A demografia favorece a América mais que a maioria dos outros países desenvolvidos, com suas populações declinantes (1,5 milhão de pessoas na Alemanha tinha sumido num censo recente!). A autossuficiência energética dos EUA está a menos de uma geração de distância, numa mudança dramática. O "soft power" de Hollywood não dá sinais de estar diminuindo. O antiamericanismo às vezes é retratado como sendo maior do que é de fato. Muitos europeus e árabes de classe média encerram uma diatribe contra "imperialistas" americanos com uma pergunta como "por falar nisso, será que você pode ajudar minha filha a entrar em Harvard?".

Doze anos depois de iniciada a Grande Desorientação que se seguiu aos ataques terroristas de 11 de setembro de 2001, o sistema político americano continua a ser resiliente.
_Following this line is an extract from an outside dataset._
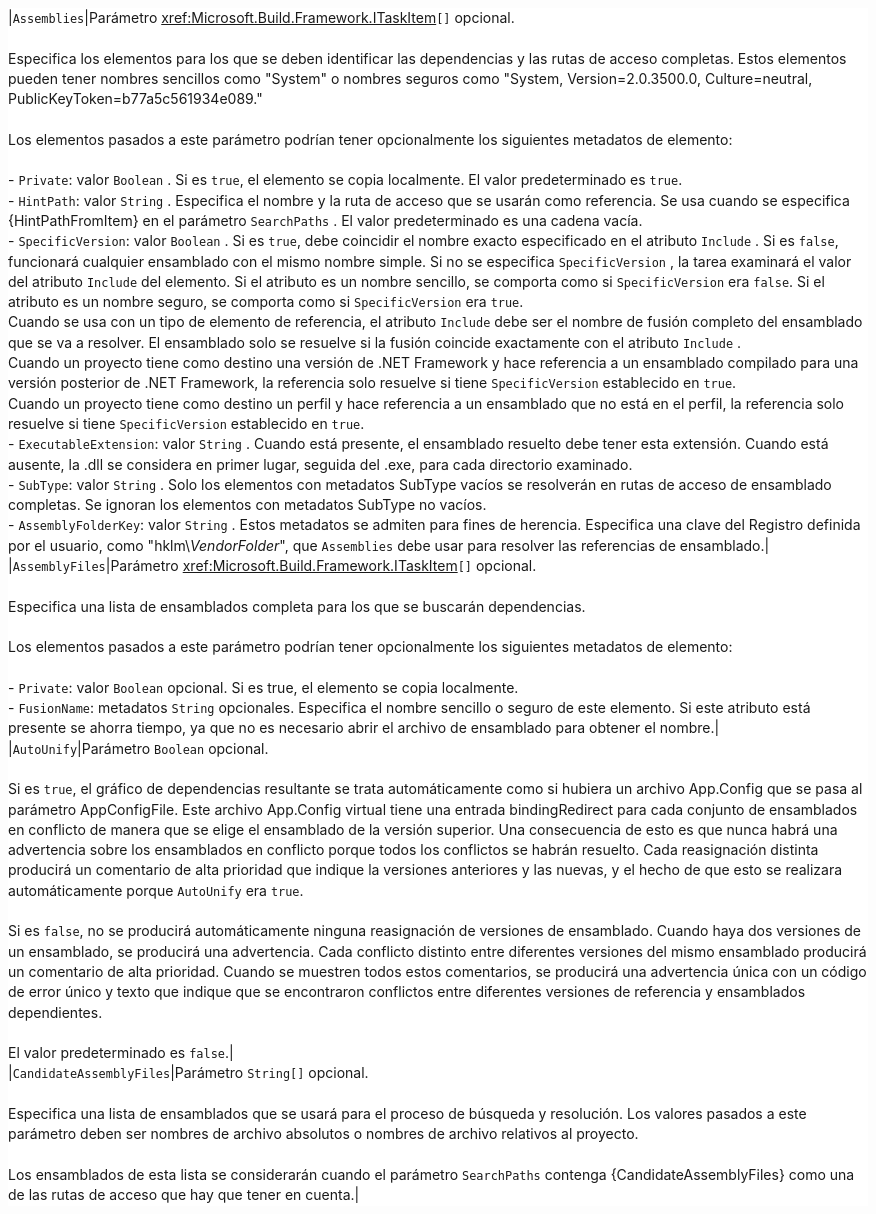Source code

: |`Assemblies`|Parámetro <xref:Microsoft.Build.Framework.ITaskItem>`[]` opcional.<br /><br /> Especifica los elementos para los que se deben identificar las dependencias y las rutas de acceso completas. Estos elementos pueden tener nombres sencillos como "System" o nombres seguros como "System, Version=2.0.3500.0, Culture=neutral, PublicKeyToken=b77a5c561934e089."<br /><br /> Los elementos pasados a este parámetro podrían tener opcionalmente los siguientes metadatos de elemento:<br /><br /> -   `Private`: valor `Boolean` . Si es `true`, el elemento se copia localmente. El valor predeterminado es `true`.<br />-   `HintPath`: valor `String` . Especifica el nombre y la ruta de acceso que se usarán como referencia. Se usa cuando se especifica {HintPathFromItem} en el parámetro `SearchPaths` . El valor predeterminado es una cadena vacía.<br />-   `SpecificVersion`: valor `Boolean` . Si es `true`, debe coincidir el nombre exacto especificado en el atributo `Include` . Si es `false`, funcionará cualquier ensamblado con el mismo nombre simple. Si no se especifica `SpecificVersion` , la tarea examinará el valor del atributo `Include` del elemento. Si el atributo es un nombre sencillo, se comporta como si `SpecificVersion` era `false`. Si el atributo es un nombre seguro, se comporta como si `SpecificVersion` era `true`.<br />     Cuando se usa con un tipo de elemento de referencia, el atributo `Include` debe ser el nombre de fusión completo del ensamblado que se va a resolver. El ensamblado solo se resuelve si la fusión coincide exactamente con el atributo `Include` .<br />     Cuando un proyecto tiene como destino una versión de .NET Framework y hace referencia a un ensamblado compilado para una versión posterior de .NET Framework, la referencia solo resuelve si tiene `SpecificVersion` establecido en `true`.<br />     Cuando un proyecto tiene como destino un perfil y hace referencia a un ensamblado que no está en el perfil, la referencia solo resuelve si tiene `SpecificVersion` establecido en `true`.<br />-   `ExecutableExtension`: valor `String` . Cuando está presente, el ensamblado resuelto debe tener esta extensión. Cuando está ausente, la .dll se considera en primer lugar, seguida del .exe, para cada directorio examinado.<br />-   `SubType`: valor `String` . Solo los elementos con metadatos SubType vacíos se resolverán en rutas de acceso de ensamblado completas. Se ignoran los elementos con metadatos SubType no vacíos.<br />-   `AssemblyFolderKey`: valor `String` . Estos metadatos se admiten para fines de herencia. Especifica una clave del Registro definida por el usuario, como "hklm\\*VendorFolder*", que `Assemblies` debe usar para resolver las referencias de ensamblado.|  
|`AssemblyFiles`|Parámetro <xref:Microsoft.Build.Framework.ITaskItem>`[]` opcional.<br /><br /> Especifica una lista de ensamblados completa para los que se buscarán dependencias.<br /><br /> Los elementos pasados a este parámetro podrían tener opcionalmente los siguientes metadatos de elemento:<br /><br /> -   `Private`: valor `Boolean` opcional. Si es true, el elemento se copia localmente.<br />-   `FusionName`: metadatos `String` opcionales. Especifica el nombre sencillo o seguro de este elemento. Si este atributo está presente se ahorra tiempo, ya que no es necesario abrir el archivo de ensamblado para obtener el nombre.|  
|`AutoUnify`|Parámetro `Boolean` opcional.<br /><br /> Si es `true`, el gráfico de dependencias resultante se trata automáticamente como si hubiera un archivo App.Config que se pasa al parámetro AppConfigFile. Este archivo App.Config virtual tiene una entrada bindingRedirect para cada conjunto de ensamblados en conflicto de manera que se elige el ensamblado de la versión superior. Una consecuencia de esto es que nunca habrá una advertencia sobre los ensamblados en conflicto porque todos los conflictos se habrán resuelto. Cada reasignación distinta producirá un comentario de alta prioridad que indique la versiones anteriores y las nuevas, y el hecho de que esto se realizara automáticamente porque `AutoUnify` era `true`.<br /><br /> Si es `false`, no se producirá automáticamente ninguna reasignación de versiones de ensamblado. Cuando haya dos versiones de un ensamblado, se producirá una advertencia. Cada conflicto distinto entre diferentes versiones del mismo ensamblado producirá un comentario de alta prioridad. Cuando se muestren todos estos comentarios, se producirá una advertencia única con un código de error único y texto que indique que se encontraron conflictos entre diferentes versiones de referencia y ensamblados dependientes.<br /><br /> El valor predeterminado es `false`.|  
|`CandidateAssemblyFiles`|Parámetro `String[]` opcional.<br /><br /> Especifica una lista de ensamblados que se usará para el proceso de búsqueda y resolución. Los valores pasados a este parámetro deben ser nombres de archivo absolutos o nombres de archivo relativos al proyecto.<br /><br /> Los ensamblados de esta lista se considerarán cuando el parámetro `SearchPaths` contenga {CandidateAssemblyFiles} como una de las rutas de acceso que hay que tener en cuenta.|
A guerra ao terror que o presidente Obama prometeu encerrar desequilibrou o sistema de freios e contrapesos dos EUA. Mas não o destruiu. Adversários dos programas de vigilância expostos por Snowden já tomaram medidas no Congresso para limitá-los. O senador Patrick J. Leahy apresentou uma legislação que visa reforçar as salvaguardas de privacidade.

China e Rússia usam a internet para suprimir a dissensão e limitar os direitos individuais. Isso é muito diferente de usá-la para barrar potenciais ataques terroristas. Os excessos podem e devem ser corrigidos, e os EUA possuem os mecanismos para isso, como sugere o projeto de lei apresentado por Leahy. O "schadenfreude" induzido por Snowden é exagerado.